続いて、MMA1.5部、nBA17.5部、MR260 5.0部、BDMA1.0部、AMA0.25部の単量体成分及びCHP0.016部、RS610 0.3部を90分間に亘って重合容器内に滴下した。その後60分間反応を継続させ、第二弾性重合体(A2)の重合を完結した。
続いて、MMA6.0部、nBA4.0部、AMA0.075部の単量体成分及びCHP0.0125部を45分間に亘って重合容器内に滴下した。その後60分間反応を継続させ、中間部重合体(C)の重合を完結した。
続いて、MMA55.2部、nBA4.8部、nOM0.22の単量体成分及びtBH0.075部を140分間に亘って重合容器内に滴下した。その後30分間反応を継続させグラフト重合体(B)の重合を完結させ、(メタ)アクリル系ゴム含有グラフト共重合体のラテックスを得た。平均粒子径は170nmであった。
これ以降は実施例1と同様に、操作した。
[実施例5〜8、比較例1]
表2に記載の添加量としたこと以外は、実施例4と同様にして(メタ)アクリル系ゴム含有グラフト共重合体を得た。
[配合例1〜7、比較配合例1〜3]
得られた(メタ)アクリル系ゴム含有グラフト共重合体100部、イルガノックス1076(BASFジャパン(株)製)0.1部を、ヘンシェルミキサーを用いて混合し、この粉体混合物を脱気式押出機(TEM−35:東芝機械(株)製)を用いてシリンダー温度60〜200℃、ダイ温度200℃で溶融混練してペレットを得た。
続いて、上記ペレットを80℃で一昼夜乾燥し、150mm幅のTダイを取付けた30mm口径のノンベントスクリュー型押し出し機(L/D=26)を用いてシリンダー温度60〜200℃、Tダイ温度200℃、冷却ロール温度80℃で厚さ0.05〜0.2mmのフィルムを成形、その特性を評価した。結果を表3に示す。
実施例に示す通り、本発明の(メタ)アクリル系ゴムグラフト共重合体を成形して得られるアクリル樹脂フィルムは、透明性、引張破断伸度が良好な値を示した。
膜厚が0.05mmである配合例6の発熱速度は76kW/mであった。同じ厚さである比較配合例1の発熱速度/サンプル重量(kW/m・g)と比較して、11.8%低減させることが可能であった。
これと同様に、同じ厚さの配合例と比較配合例の発熱速度/サンプル重量(kW/m・g)を比較したとき、配合例1〜5,7の、全フィルムの発熱速度/サンプル重量(kW/m・g)が低減した。
また、MR260の仕込み量を増やすことで、発熱速度/サンプル重量(kW/m・g)の低減率をより低減させることが可能である(配合例1〜3)。
本発明の(メタ)アクリル系ゴムグラフト共重合体を成形して得られるアクリル樹脂フィルムは、透明性や機械物性に優れ、さらには発熱速度が低いため、耐燃焼性が求められる農業用ビニルハウス、マーキングフィルム、ポスター、壁紙、発泡シート、屋外用塩ビレザー、塩ビ鋼板の屋根材及びサイディング材等の外壁建材、自動車内外装、家具等の塗装代替、エレベーター内装、雨樋、床材、波板、化粧柱、照明、浴室や台所等の水周り部材等の各種の表面膜に好適である。

§ **指示**
原文によると、得られた(メタ)アクリル系ゴム含有グラフト共重合体のラテックスの平均粒子径はいくつですか？ 資料は原文とは別個のものです。

§ **提供データ**
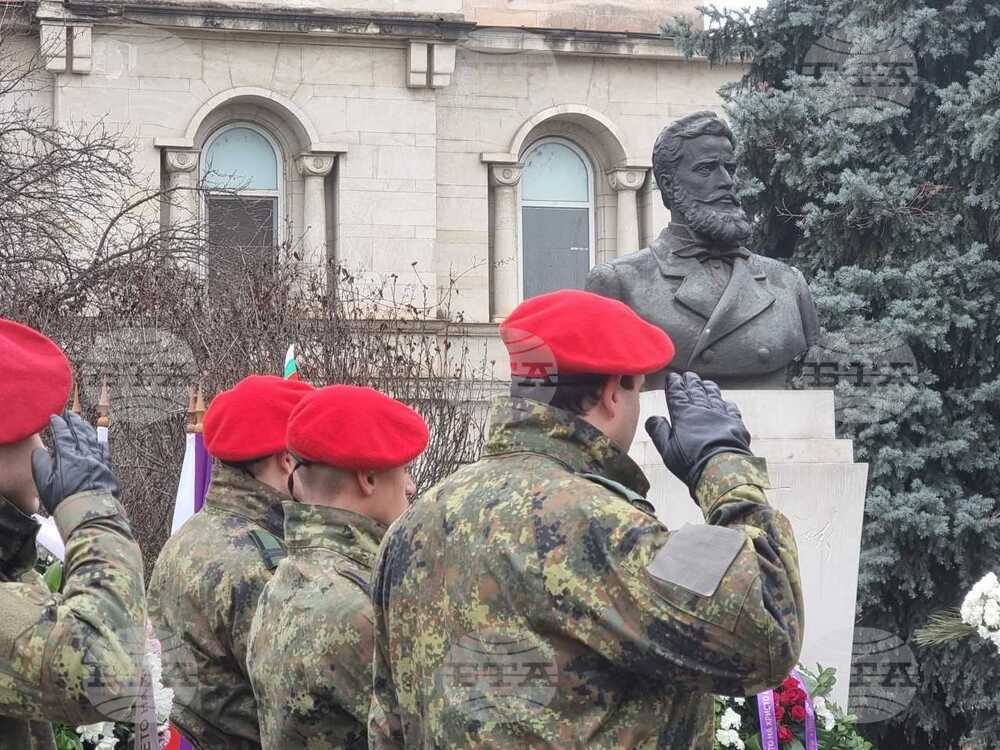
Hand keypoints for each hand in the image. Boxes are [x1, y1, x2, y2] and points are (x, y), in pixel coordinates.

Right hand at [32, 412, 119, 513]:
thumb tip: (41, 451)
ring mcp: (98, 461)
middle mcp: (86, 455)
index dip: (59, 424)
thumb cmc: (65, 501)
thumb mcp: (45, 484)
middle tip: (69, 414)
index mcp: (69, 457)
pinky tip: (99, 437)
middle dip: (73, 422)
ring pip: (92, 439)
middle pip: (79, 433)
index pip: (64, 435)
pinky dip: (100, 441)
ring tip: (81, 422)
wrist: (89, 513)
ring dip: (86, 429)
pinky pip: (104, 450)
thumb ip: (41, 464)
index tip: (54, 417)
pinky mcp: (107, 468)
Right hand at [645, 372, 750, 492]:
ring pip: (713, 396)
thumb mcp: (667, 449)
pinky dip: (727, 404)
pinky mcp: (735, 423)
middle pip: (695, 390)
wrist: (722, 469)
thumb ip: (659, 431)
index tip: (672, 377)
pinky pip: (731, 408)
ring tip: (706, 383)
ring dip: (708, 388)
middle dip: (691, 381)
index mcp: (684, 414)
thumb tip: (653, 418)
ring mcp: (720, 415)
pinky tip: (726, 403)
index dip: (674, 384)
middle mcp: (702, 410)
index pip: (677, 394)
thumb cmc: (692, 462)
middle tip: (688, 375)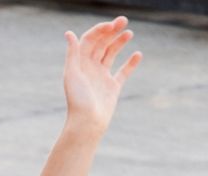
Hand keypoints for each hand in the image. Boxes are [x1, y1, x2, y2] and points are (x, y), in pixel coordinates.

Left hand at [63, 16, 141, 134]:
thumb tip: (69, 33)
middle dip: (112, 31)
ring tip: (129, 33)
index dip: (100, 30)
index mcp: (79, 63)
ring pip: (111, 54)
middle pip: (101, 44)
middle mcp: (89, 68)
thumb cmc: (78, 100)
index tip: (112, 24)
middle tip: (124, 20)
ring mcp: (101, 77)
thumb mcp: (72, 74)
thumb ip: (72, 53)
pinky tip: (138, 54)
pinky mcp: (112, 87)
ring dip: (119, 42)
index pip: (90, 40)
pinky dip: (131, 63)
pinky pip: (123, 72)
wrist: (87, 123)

--

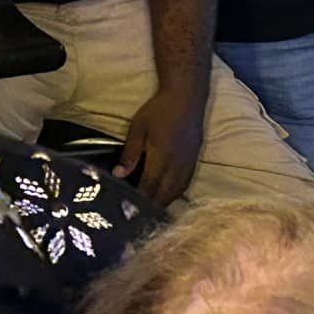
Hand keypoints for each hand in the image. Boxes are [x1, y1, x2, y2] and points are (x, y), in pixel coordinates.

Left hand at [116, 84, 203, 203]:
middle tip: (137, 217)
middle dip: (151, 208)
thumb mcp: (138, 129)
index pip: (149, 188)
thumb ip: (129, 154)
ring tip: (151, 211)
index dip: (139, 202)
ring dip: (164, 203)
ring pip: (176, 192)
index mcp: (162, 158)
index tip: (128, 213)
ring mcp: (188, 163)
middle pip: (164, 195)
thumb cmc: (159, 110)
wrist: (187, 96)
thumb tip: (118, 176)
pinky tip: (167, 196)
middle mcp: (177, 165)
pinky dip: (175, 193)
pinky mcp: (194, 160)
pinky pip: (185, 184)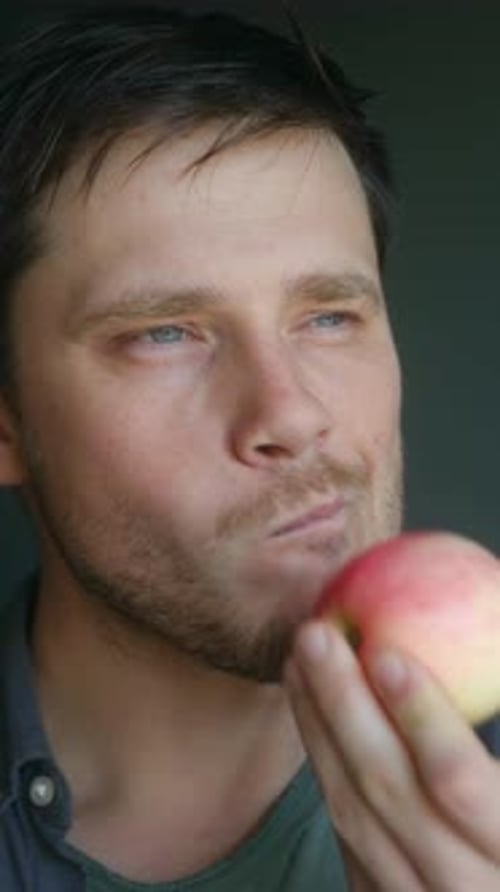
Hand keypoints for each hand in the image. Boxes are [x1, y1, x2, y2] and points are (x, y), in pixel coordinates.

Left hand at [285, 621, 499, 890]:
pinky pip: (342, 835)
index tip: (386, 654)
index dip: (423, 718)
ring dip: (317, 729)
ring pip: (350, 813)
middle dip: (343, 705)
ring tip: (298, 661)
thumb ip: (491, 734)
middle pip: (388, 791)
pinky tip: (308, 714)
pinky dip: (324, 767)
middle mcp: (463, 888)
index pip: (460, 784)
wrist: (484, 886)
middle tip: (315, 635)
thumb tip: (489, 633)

§ **解答**
170nmです。